After the first time I went I felt instantly amazing. I walked out of there feeling the best I have felt in ages. I found that if I missed a day I felt down again. One of the instructors fell into a deep depression after a death and started doing it and it helped her so much she now teaches. I would suggest trying it once and see how you feel. If $40.00 makes you feel great then its worth it


----------



## bluepelican (Nov 7, 2009)

I haven't done Bikram, but I've been doing Ashtanga for the last few months. I feel amazing afterwards, perfectly relaxed, both mentally and physically. $40 for a single class? That's ridiculously expensive. Most drop-in classes are around $15, and should be no more than $20.


----------



## DK3 (Sep 21, 2011)

MarshmallowGuru said:


> ...For piece of mind? "They" claim that it can help, but then again, "they" want my 40 bucks. Does anyone have any experience with this?
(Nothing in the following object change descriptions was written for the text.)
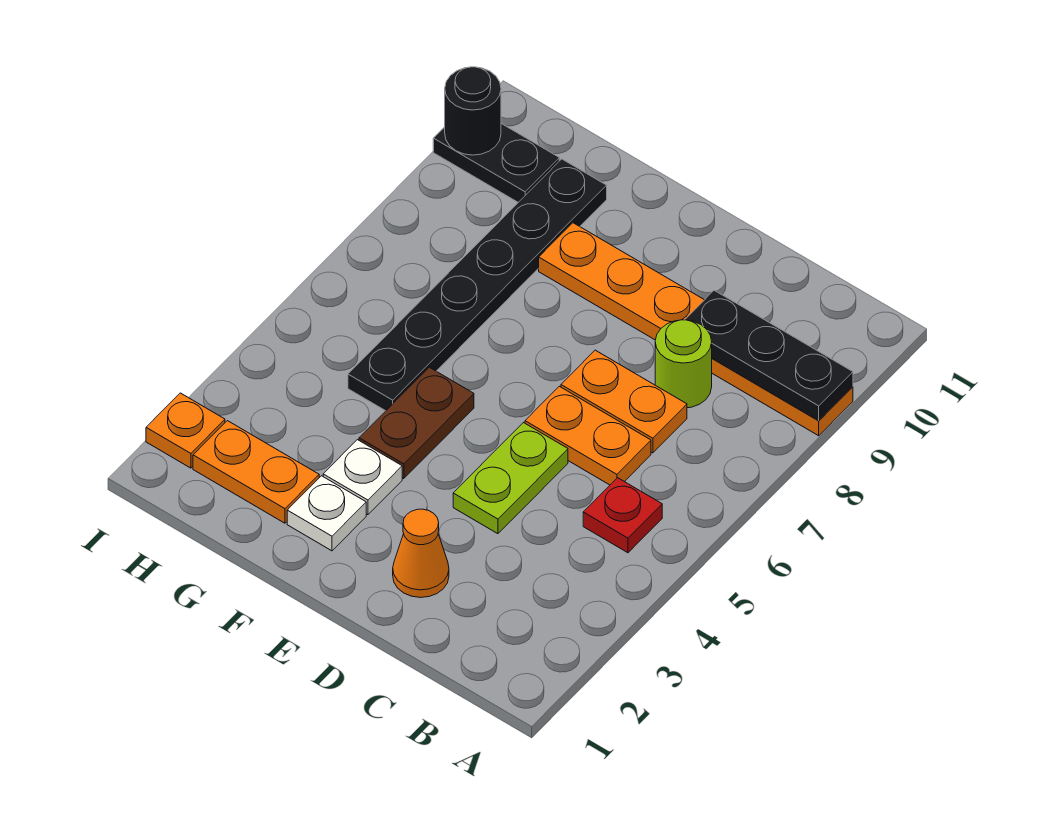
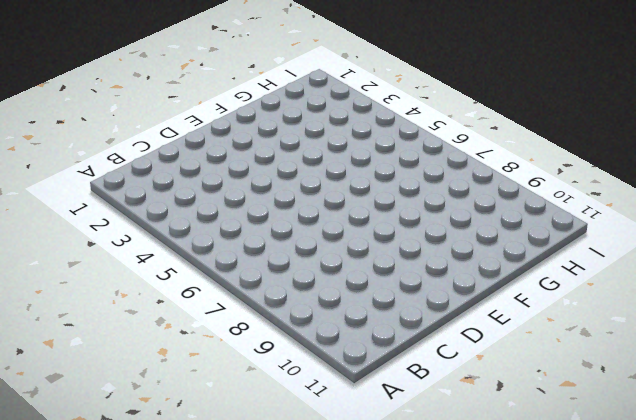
none -> orange plate A9:F9 level 1
none -> red plate B5 level 1
none -> orange plate C6:D6 level 1

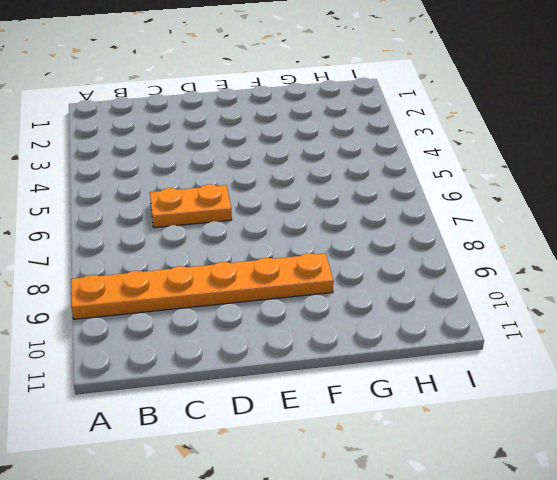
none -> red plate B5 level 1
none -> orange plate C7:D7 level 1
none -> lime round brick C8 level 1

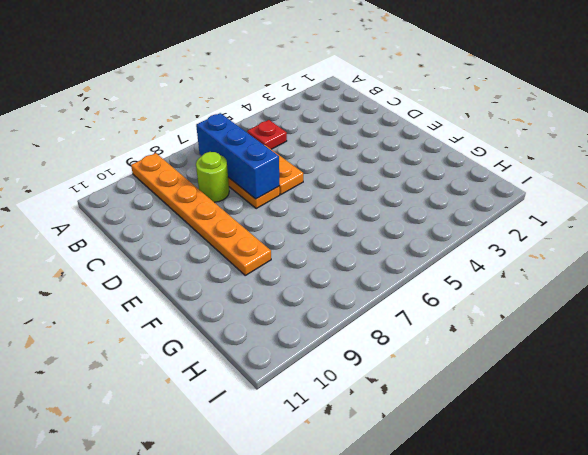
blue brick B7:D7 level 2 -> none
none -> orange cone D2 level 1
none -> lime plate D4:D5 level 1
none -> white plate F2 level 1

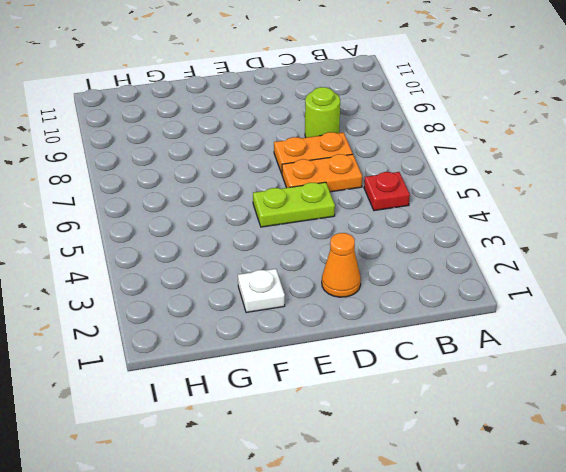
lime plate D5:E5 level 1 -> lime plate D4:D5 level 1
none -> orange plate A9:F9 level 1
none -> white plate F3 level 1
none -> brown plate F4:F5 level 1

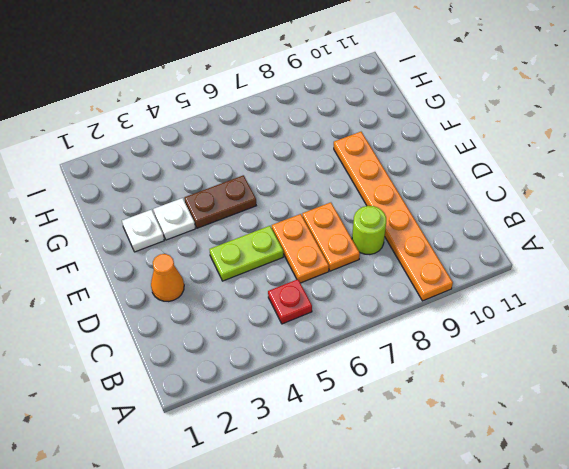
none -> orange plate G2:H2 level 1
none -> black plate G5:G10 level 1
none -> black plate H10:I10 level 1

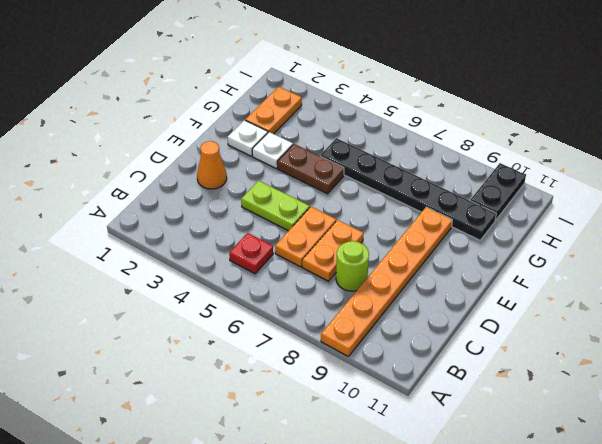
none -> orange plate I2 level 1
none -> black plate A9:C9 level 2
none -> black round brick I10 level 2

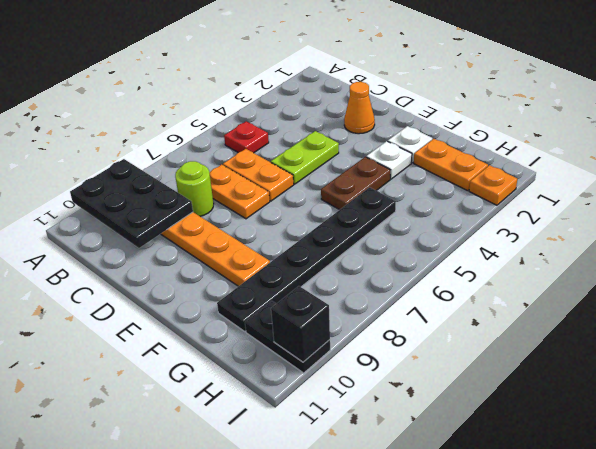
black plate A9:C10 level 2 -> black plate A9:C9 level 2
black brick I10 level 2 -> black round brick I10 level 2

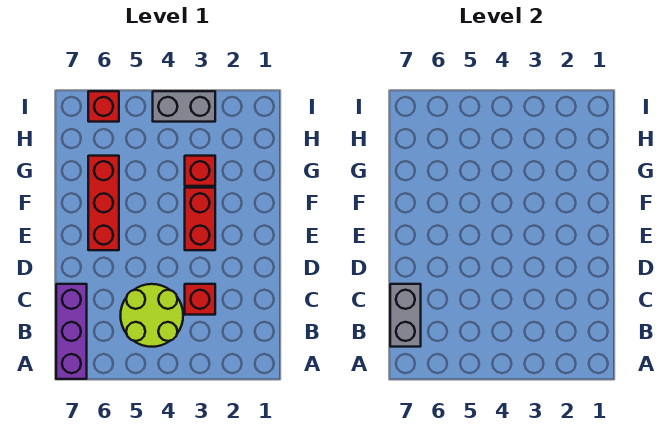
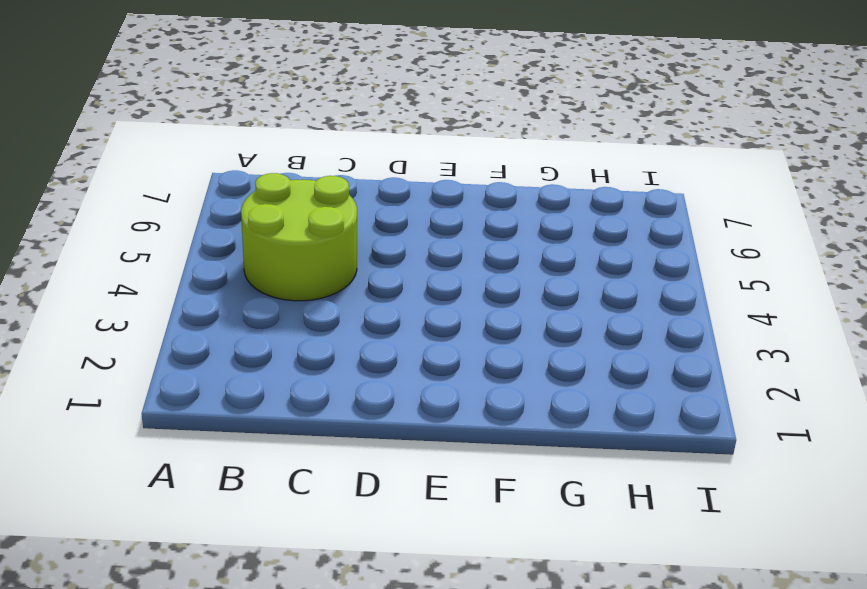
none -> purple brick A7:C7 level 1
none -> red brick C3 level 1

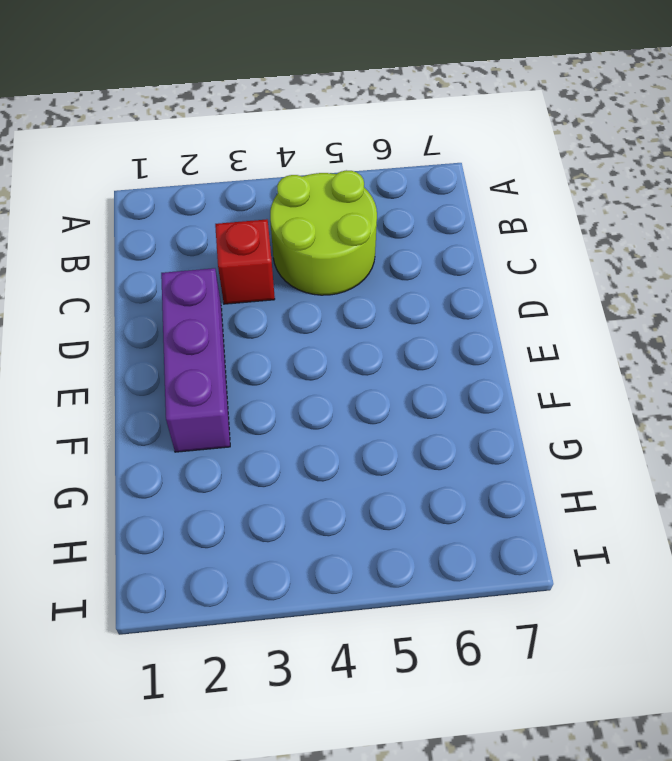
purple brick D2:F2 level 1 -> purple brick A7:C7 level 1
none -> red brick E3:F3 level 1
none -> red brick E6:G6 level 1

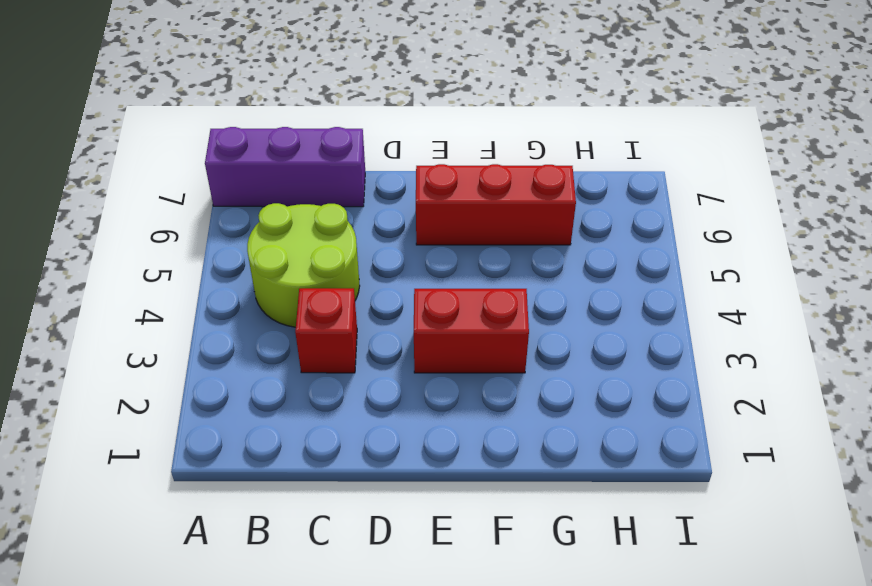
none -> red brick G3 level 1
none -> grey brick I3:I4 level 1

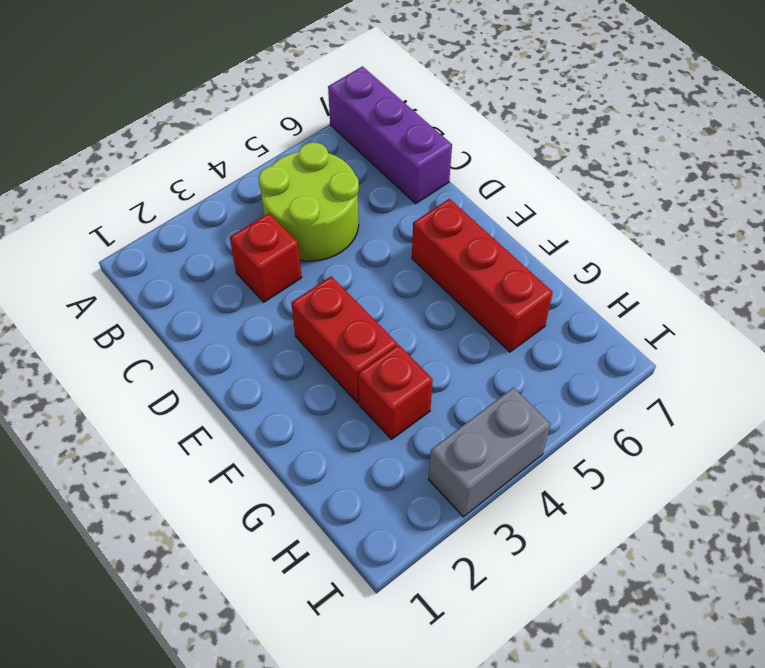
none -> red brick I6 level 1
none -> grey brick B7:C7 level 2

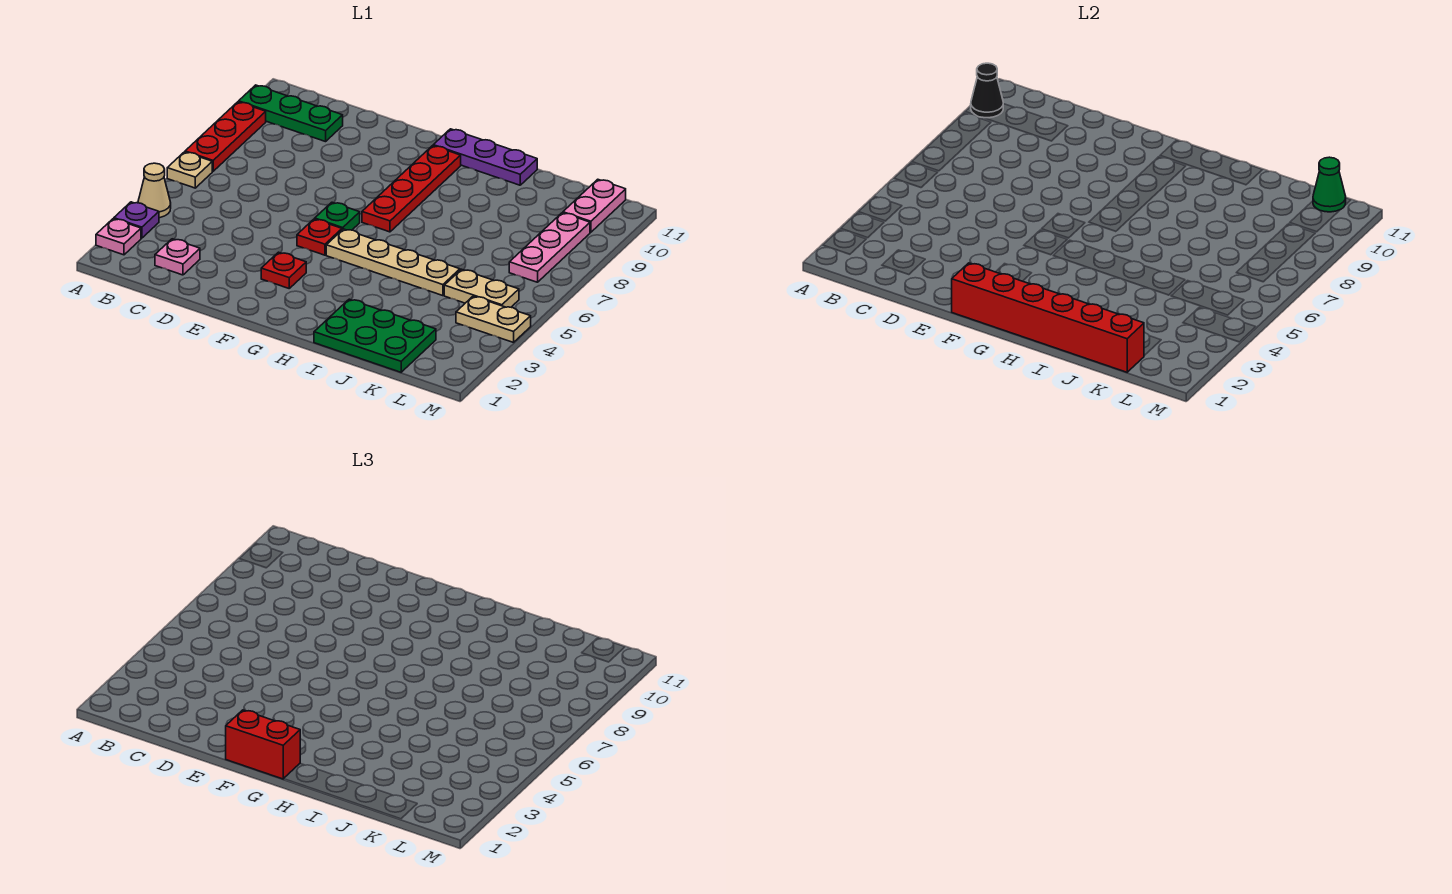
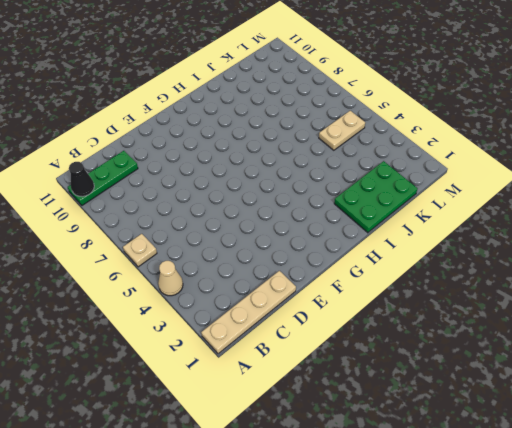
tan plate A1:D1 level 1 -> tan plate G5:J5 level 1
none -> pink plate A2 level 1
none -> purple plate A3 level 1
none -> red plate A7:A9 level 1

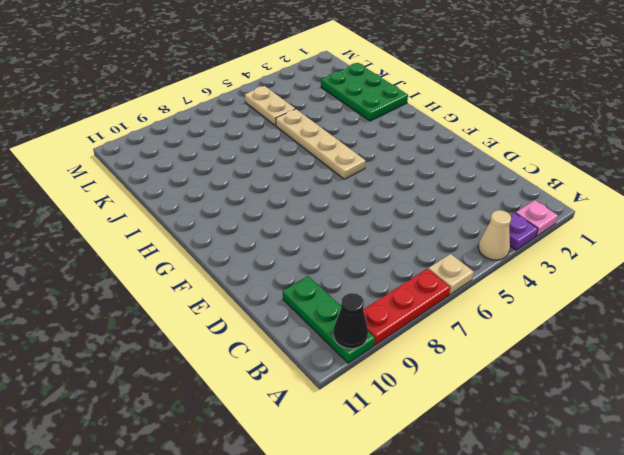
none -> pink plate C2 level 1
none -> red plate F3 level 1
none -> red plate F5 level 1

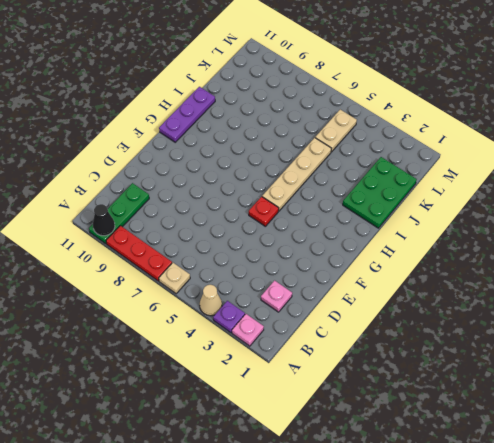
none -> red plate F3 level 1
none -> green plate F6 level 1
none -> red plate G7:G10 level 1

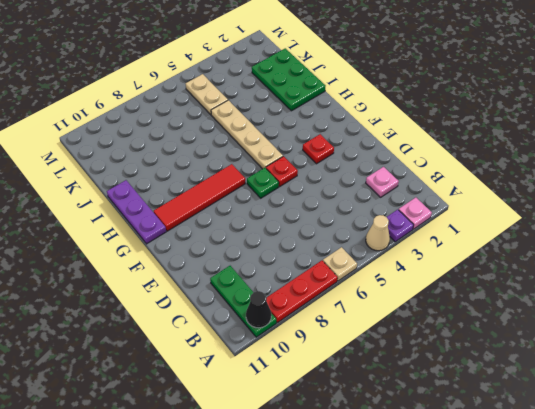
red tile G7:G10 level 1 -> red plate G7:G10 level 1
none -> tan plate L4:M4 level 1
none -> pink plate L7:L9 level 1
none -> pink plate L10:L11 level 1

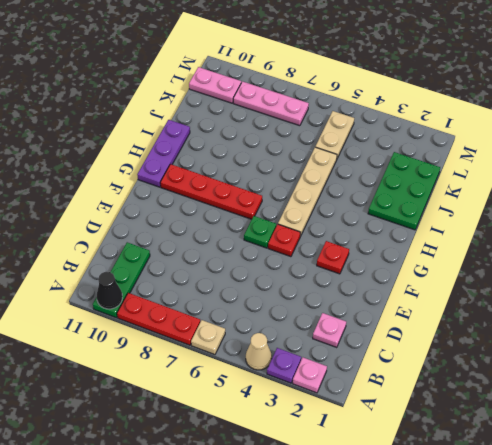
none -> tan plate L4:M4 level 1
none -> red brick F1:K1 level 2
none -> green cone L11 level 2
I think it really can help a lot, especially breathing side of Yoga and meditation. You can teach yourself at home there are plenty of videos online or ebooks available, but getting a proper teacher and learning from them is probably better and worth the money.

I've had some profound experiences from meditation combined with breathing exercises in the past and still use it sometimes. The only problem is maintaining the routine and discipline to do it daily as the effects are cumulative (i.e. the more regularly you do it, the more it helps).

I actually created my own little meditation room in my attic just for that purpose with candles and incense etc..but even so, find it hard to take time out from the day to go there regularly.


----------



## Kathykook (Aug 16, 2011)

The Hare krishna people at my school hold Bikram classes, but I don't see the point of paying for their classes when I can just go to Vinyasa Yoga for free. There isn't much of a difference between the two anyway, right?


----------



## march_hare (Jan 18, 2006)

I just paid for a few classes of Bikram. I'm kind of scared now that I'm not going to be ready for it. I used to do yoga and pilates often at home, and used to do more physical activities generally, but in the past year I've become quite sedentary. I think for the next few weeks I'm going to start running and doing yoga at home so I'm at least slightly prepared for Bikram... :afr


----------